* **Your goal**: Pick out all lines with the word "instead" from the records that follow.

(Entries taken from a collection)
********************

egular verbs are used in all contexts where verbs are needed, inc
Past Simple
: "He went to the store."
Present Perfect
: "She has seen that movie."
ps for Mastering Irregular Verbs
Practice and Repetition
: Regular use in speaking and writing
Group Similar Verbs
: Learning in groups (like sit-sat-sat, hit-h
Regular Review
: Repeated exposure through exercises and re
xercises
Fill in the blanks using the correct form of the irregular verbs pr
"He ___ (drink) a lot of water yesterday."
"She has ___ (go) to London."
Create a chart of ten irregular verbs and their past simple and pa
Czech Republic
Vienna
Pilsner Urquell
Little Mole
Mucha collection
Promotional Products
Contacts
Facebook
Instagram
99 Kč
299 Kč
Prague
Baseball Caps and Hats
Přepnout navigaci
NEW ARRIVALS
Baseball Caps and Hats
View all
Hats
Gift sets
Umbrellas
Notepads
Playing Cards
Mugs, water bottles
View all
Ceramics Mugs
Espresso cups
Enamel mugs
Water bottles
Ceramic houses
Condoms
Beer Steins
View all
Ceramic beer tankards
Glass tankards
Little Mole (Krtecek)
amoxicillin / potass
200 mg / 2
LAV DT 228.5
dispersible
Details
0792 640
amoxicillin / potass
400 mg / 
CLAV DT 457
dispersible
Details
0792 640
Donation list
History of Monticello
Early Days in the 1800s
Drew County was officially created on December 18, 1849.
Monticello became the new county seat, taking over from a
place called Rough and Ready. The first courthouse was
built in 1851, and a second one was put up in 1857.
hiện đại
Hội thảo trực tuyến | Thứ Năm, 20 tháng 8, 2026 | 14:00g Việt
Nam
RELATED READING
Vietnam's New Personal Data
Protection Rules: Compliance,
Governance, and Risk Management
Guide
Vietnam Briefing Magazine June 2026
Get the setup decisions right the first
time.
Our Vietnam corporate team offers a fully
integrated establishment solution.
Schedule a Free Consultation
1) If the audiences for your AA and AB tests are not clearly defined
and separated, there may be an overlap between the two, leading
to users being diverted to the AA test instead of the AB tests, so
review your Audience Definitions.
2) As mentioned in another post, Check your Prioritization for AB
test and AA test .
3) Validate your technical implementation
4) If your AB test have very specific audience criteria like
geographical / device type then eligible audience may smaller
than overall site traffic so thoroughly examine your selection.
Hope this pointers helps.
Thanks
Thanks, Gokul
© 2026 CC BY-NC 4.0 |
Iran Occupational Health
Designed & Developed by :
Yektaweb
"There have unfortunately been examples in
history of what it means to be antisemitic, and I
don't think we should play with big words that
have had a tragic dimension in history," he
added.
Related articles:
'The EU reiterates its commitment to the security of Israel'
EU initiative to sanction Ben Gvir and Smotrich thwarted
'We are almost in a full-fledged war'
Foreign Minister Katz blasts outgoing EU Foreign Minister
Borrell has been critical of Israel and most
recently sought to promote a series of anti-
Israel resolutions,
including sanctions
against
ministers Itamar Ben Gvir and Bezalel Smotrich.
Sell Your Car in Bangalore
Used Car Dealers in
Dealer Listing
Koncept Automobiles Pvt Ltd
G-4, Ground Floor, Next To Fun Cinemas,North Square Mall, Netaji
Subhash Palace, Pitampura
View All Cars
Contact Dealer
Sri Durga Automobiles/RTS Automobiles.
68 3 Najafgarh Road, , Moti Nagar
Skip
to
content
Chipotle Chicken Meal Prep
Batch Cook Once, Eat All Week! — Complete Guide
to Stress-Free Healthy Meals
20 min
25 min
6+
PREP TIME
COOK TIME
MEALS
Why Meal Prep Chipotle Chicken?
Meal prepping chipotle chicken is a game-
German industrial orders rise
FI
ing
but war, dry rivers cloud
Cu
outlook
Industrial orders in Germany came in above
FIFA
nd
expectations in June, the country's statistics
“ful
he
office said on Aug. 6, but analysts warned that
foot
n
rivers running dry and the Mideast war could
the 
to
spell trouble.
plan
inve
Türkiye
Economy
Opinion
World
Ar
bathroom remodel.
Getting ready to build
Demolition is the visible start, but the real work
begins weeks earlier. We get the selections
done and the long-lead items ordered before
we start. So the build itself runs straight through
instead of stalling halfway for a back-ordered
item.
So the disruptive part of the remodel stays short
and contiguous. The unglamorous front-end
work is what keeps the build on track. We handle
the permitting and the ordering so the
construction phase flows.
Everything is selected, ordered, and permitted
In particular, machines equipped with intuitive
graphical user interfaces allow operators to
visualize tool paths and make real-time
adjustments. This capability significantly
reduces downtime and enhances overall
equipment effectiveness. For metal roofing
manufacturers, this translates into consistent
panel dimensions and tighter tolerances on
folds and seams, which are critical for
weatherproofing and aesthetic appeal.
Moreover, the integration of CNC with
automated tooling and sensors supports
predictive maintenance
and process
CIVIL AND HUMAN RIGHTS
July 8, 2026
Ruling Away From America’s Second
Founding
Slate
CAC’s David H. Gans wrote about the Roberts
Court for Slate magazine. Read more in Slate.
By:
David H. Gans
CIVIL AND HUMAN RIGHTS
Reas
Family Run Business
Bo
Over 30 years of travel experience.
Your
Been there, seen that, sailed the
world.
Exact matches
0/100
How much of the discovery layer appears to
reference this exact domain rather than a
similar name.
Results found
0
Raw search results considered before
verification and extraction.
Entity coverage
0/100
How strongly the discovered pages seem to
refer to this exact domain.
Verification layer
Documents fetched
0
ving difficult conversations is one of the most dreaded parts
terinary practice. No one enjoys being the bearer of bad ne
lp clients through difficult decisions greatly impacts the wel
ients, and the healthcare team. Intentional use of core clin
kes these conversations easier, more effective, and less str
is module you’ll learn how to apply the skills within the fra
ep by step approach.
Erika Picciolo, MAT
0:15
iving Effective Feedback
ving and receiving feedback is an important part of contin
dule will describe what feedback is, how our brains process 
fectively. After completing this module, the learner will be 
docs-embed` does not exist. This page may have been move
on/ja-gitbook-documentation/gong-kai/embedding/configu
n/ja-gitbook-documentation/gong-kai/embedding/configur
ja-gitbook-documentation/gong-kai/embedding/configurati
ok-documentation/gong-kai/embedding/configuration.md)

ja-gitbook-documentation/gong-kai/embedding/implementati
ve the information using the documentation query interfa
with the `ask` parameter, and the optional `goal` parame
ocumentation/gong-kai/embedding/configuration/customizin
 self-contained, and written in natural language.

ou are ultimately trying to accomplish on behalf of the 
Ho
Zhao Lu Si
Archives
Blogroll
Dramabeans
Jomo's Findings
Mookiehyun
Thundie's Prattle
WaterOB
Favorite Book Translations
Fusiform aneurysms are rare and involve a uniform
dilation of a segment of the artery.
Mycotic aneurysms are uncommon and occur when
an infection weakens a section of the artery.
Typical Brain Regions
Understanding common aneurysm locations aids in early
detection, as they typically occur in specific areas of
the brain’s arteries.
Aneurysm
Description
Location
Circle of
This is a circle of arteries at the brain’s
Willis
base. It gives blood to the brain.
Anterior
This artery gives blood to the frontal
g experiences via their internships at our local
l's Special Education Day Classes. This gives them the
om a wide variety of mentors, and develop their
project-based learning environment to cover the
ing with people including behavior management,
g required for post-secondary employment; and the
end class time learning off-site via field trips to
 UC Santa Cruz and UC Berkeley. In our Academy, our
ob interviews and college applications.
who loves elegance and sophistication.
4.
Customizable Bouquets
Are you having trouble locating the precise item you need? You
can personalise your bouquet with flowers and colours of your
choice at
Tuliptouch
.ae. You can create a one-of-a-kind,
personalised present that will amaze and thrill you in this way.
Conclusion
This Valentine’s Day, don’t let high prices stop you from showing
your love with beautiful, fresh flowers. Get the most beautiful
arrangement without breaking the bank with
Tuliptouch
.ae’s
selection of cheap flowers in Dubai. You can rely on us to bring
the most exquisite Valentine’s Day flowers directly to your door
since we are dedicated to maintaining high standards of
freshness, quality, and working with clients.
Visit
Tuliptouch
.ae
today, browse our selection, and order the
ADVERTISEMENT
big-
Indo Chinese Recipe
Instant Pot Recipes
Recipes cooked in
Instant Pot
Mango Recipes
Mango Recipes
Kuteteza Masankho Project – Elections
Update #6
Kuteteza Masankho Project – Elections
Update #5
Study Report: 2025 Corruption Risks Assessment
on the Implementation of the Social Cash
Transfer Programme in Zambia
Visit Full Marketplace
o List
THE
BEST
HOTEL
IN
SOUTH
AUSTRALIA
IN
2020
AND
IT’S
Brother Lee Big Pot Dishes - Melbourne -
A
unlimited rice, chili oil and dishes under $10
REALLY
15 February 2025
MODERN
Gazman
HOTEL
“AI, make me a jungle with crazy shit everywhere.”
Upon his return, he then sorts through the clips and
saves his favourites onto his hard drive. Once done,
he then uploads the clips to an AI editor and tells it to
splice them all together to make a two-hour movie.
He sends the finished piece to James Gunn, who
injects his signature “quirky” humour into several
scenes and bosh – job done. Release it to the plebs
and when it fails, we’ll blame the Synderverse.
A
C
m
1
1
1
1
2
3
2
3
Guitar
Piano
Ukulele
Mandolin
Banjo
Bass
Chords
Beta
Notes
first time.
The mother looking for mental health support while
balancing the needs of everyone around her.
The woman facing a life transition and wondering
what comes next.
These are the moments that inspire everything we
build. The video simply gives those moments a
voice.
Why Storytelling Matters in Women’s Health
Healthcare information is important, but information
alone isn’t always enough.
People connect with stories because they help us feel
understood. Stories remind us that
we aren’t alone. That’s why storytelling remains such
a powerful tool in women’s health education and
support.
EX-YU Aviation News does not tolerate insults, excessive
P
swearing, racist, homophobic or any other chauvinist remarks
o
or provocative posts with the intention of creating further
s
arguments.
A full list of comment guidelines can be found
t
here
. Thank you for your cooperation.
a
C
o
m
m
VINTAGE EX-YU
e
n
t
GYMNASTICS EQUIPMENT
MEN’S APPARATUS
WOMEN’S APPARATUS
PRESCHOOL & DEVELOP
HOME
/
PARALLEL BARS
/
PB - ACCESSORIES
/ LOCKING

********************

* **Exercise output**:
to users being diverted to the AA test instead of the AB tests, so
instead of stalling halfway for a back-ordered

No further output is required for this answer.